おすすめレシピ1:生姜たっぷり中華スープ
材料
長ねぎ 1/2本、にんじん 4cm、水菜 1/4袋、まいたけ 1/4パック
生姜 適量
水 1カップ
コンソメ 小さじ1/2、塩・こしょう 少々、すりごま 小さじ2
作り方
1. にんじん・生姜は千切り、長ねぎはななめに薄切り、水菜は3cm幅に切ります。
2.まいたけはいしづきを落として、ほぐします。
3. 鍋に水とコンソメを入れて、沸騰したら、1と2を入れて加熱します。
4. 塩・こしょうで好みの味をつけ、最後にすりごまをかけます。
おすすめレシピ2:豚肉の豆乳生姜風味
材料
豚ロース肉 100g、塩・こしょう 少々、サラダ油 小さじ1
醤油 小さじ2、みりん 小さじ2、豆乳 1/4カップ
生姜 適量
付け合わせ:ミニトマト 1/2パック、かいわれ 1/2パック、もやし 2/3袋
作り方
1. かいわれの根元を切る。2~3個にわけ、もやしと一緒にゆでる。
2. 豚ロース肉に塩・胡椒をして、油をひき熱したフライパンで焼く。焼けたら取り出す。
3. 2のフライパンに醤油とみりん、豆乳を入れて一煮立ちさせる。
4. 豚ロース肉を戻し入れてからめる。
5. 火を止め、すりおろした生姜のしぼり汁を加える。器に盛る。
6. 1とミニトマトを添える。
1日の摂取量は10~20g
生姜は体に良い食材といえども、食べすぎないように注意しましょう。食べ過ぎて、胃に負担がかかったり不調の原因になることもあるので、過剰な摂り過ぎは控えるようにしましょう
一日の摂取量は10~20gといわれています。すりおろしたり刻んだものは小さじ1杯くらい。スライスしたものは6枚分で約10g。とくに注意したいのは、生姜パウダーです。1gが生の生姜10gに相当します。
生姜の保存について
根生姜の収穫期は秋、9月~10月です。しかしスーパーなどでは、生姜は1年中販売されています。
つまり生姜は、1年中出荷可能な農作物。
普通の生姜は産地で数か月貯蔵してから出荷されます。一般家庭でも状態の良い生姜であれば、保存に適した環境で長期保存ができるはず。しかし、季節による温度変化や湿度などの調整が難しく、冷蔵庫の中で干からびてしまうのが現状です。そこで、できるだけ長い間保存できる、簡単な保存方法を紹介します。
生姜の保存方法
もともとの皮をむかない状態の生姜の保存期間は、常温で保存した場合10~14日程度です。

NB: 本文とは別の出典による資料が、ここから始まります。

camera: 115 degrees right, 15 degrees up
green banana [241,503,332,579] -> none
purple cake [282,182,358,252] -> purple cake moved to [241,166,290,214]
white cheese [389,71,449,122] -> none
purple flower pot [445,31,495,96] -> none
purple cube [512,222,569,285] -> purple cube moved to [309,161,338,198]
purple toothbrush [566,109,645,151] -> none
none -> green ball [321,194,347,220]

保存に適した温度は15℃前後(13℃~16℃)。新聞紙やラップに包み、風通しの良い冷暗所で保存します。状態が良ければ1ヵ月以上もつこともあるようです。7月〜9月の暑い時期は冷蔵庫の野菜室で保存しましょう。
切った状態での保存期間は、1か月程度です。瓶やタッパーなどの容器に生姜が浸かるくらいの水を入れて、 密閉したら冷蔵庫で保存します。水は3日に1回取り替えます。水の代わりに焼酎に切った生姜を入れておけば、交換はしなくてOK。
乾燥生姜は常温保存で
完全に乾燥できた状態のものなら、密閉容器に入れて常温保存で3か月以上保存できます。
生姜は、冷蔵庫に入れると冷えすぎて風味が落ちてしまうことも。効果も弱ってしまいますから、常温で保存することをおすすめします。

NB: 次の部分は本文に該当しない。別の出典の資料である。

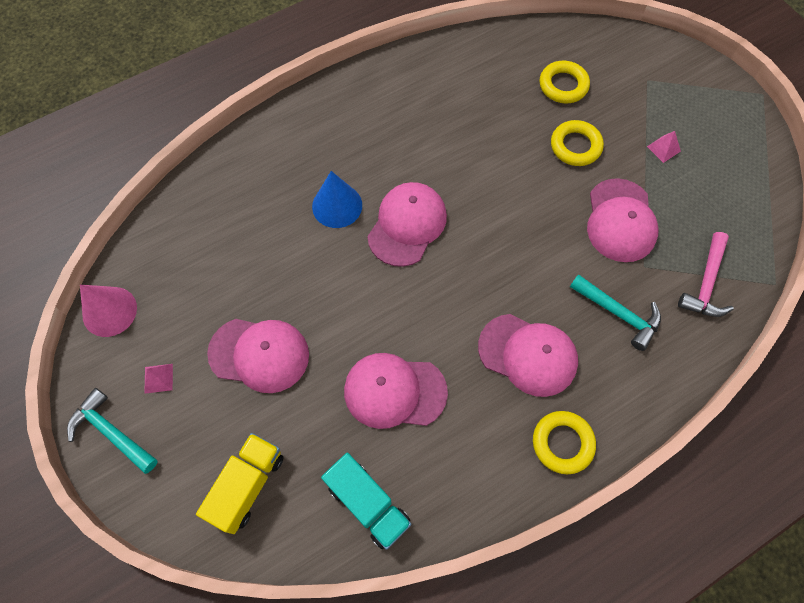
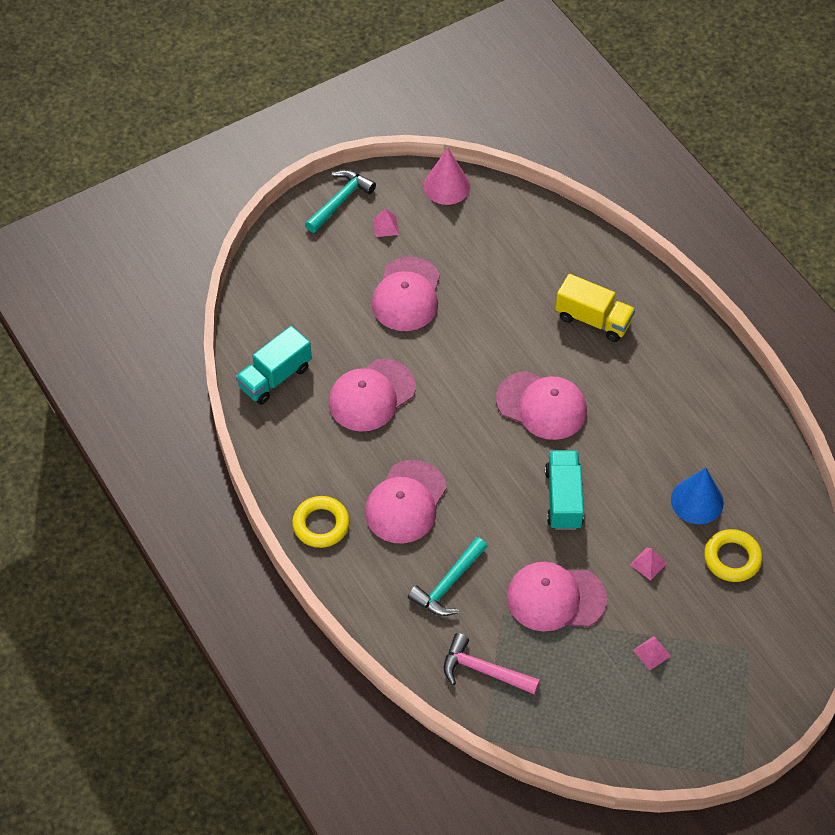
camera: 90 degrees right, 10 degrees down
yellow truck [196,433,283,534] -> yellow truck moved to [555,274,635,342]
blue cone [312,171,362,228] -> blue cone moved to [671,468,724,524]
pink cap [344,353,448,429] -> pink cap turned 135 degrees counterclockwise [329,359,416,431]
yellow ring [551,120,604,166] -> pink pyramid [630,547,667,581]
none -> turquoise truck [545,450,584,530]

また、乾燥生姜をミルやミキサー、すり鉢などで粉末にしておくと、使いやすく保存もしやすいです。コツは、乾燥前の生の生姜を細かくするのではなく、乾燥した生姜を粉末にしましょう。
生姜の冷凍保存も可能
生姜は冷凍すれば1~2か月の長期間の保存が可能です。生姜は丸ごと冷凍してもOK。使いやすい大きさにカットしたものは、フリーザーバッグにいれて薄くのばして、空気を抜きます。すりおろした状態のものを製氷皿に入れて凍らせた“生姜キューブ“も便利です。また、レンチン・乾燥生姜をすぐに作れるように、生姜を丸ごとフリーザーバッグにいれて、冷凍しておくのもおすすめです。
体験談でみる生姜の効果とは?
生姜の成分や効能、生姜ダイエットの効果について、ご理解いただけましたでしょうか? 生姜の摂り方や、おすすめのレシピ、保存方法をご紹介しました。
それでは、実際に生姜を食べた人の感想や、毎日食べている人のやり方をクチコミで見ていきましょう。

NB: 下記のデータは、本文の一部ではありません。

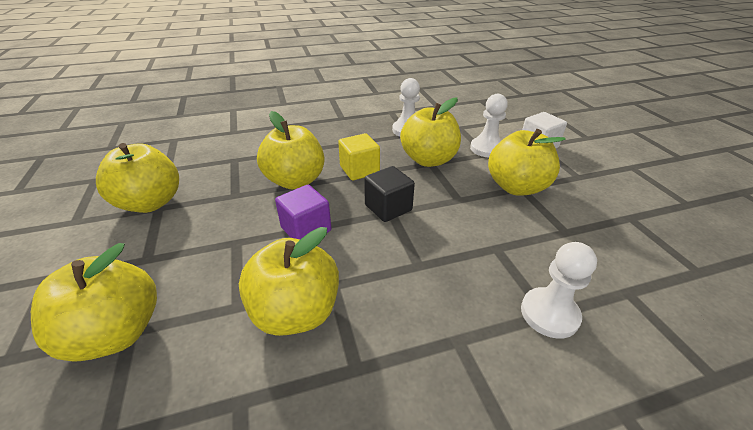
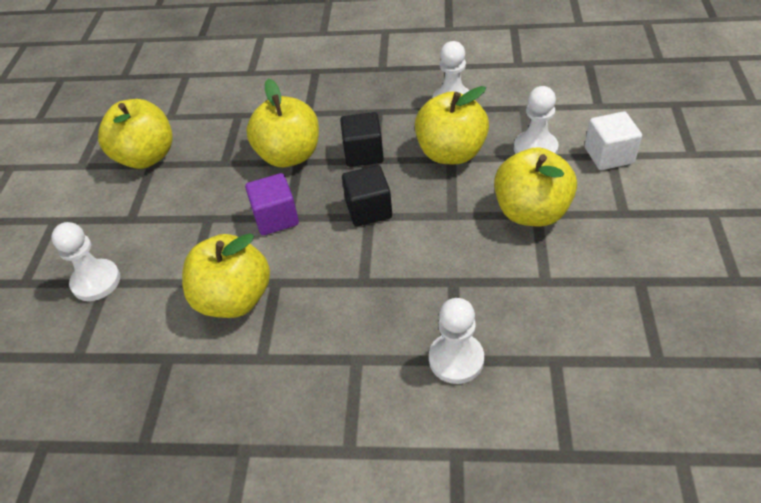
camera: 25 degrees right, 10 degrees up
yellow apple [31,243,157,362] -> white pawn [51,222,120,301]
yellow cube [338,133,380,180] -> black cube [340,112,384,167]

痩せた体験談や、生姜ダイエットが成功した方法を確認して、自分に合うやり方を見つけてくださいね。
レンチン生姜作った(*´꒳`*)?
— Kaori.N♡ (@smile0826s2) 2017年6月4日
年明けに作って料理や飲み物と一緒に食べてた時は体がぽかぽかしてたし、体重も冬だけど増えなかった?今日からまたスタート^ - ^?
レンチン生姜は、料理や飲み物にちょい足しして簡単に取り入れられるのが魅力。使い方にバリエーションをもたせれば飽きずに続けられそうですね。ダイエットだけでなく、体の冷えが気になるときにもおすすめです。
生姜のダイエット効果は人によるかなぁ。いっくんめっちゃ痩せたけど、わたしはそんなだし。でも、代謝は確実に上がるから、日常的に摂るようになってから風邪もインフルもゼロだわ。温活には激推しする。
— 澪(みお) (@tiny0x0) 2016年11月8日
色々なレシピに応用が利く生姜は体に良いし、健康にもいいことばかりです。しかし、体調や体質により、その効果や効能も違ってきます。ダイエット効果についても、やはり個人差はありそうですね。ダイエットはバランスの取れた食生活と適度な運動を組み合わせて行うことが必要かもしれません。
まとめ

生姜をレンジで蒸して作る作り方や、いつもの食事に取り入れる簡単な方法などをご紹介しました。
血行を促進して代謝を高める働きがあることから、ダイエットにも有効。話題の“レンチン生姜”にもぜひチャレンジを。
生姜は、生よりも熱を加えたり、乾燥させたりして食べる方がよりダイエットの効果に期待できます。自分に合った生姜ダイエットで、健康でキレイに痩せることを目指しましょう。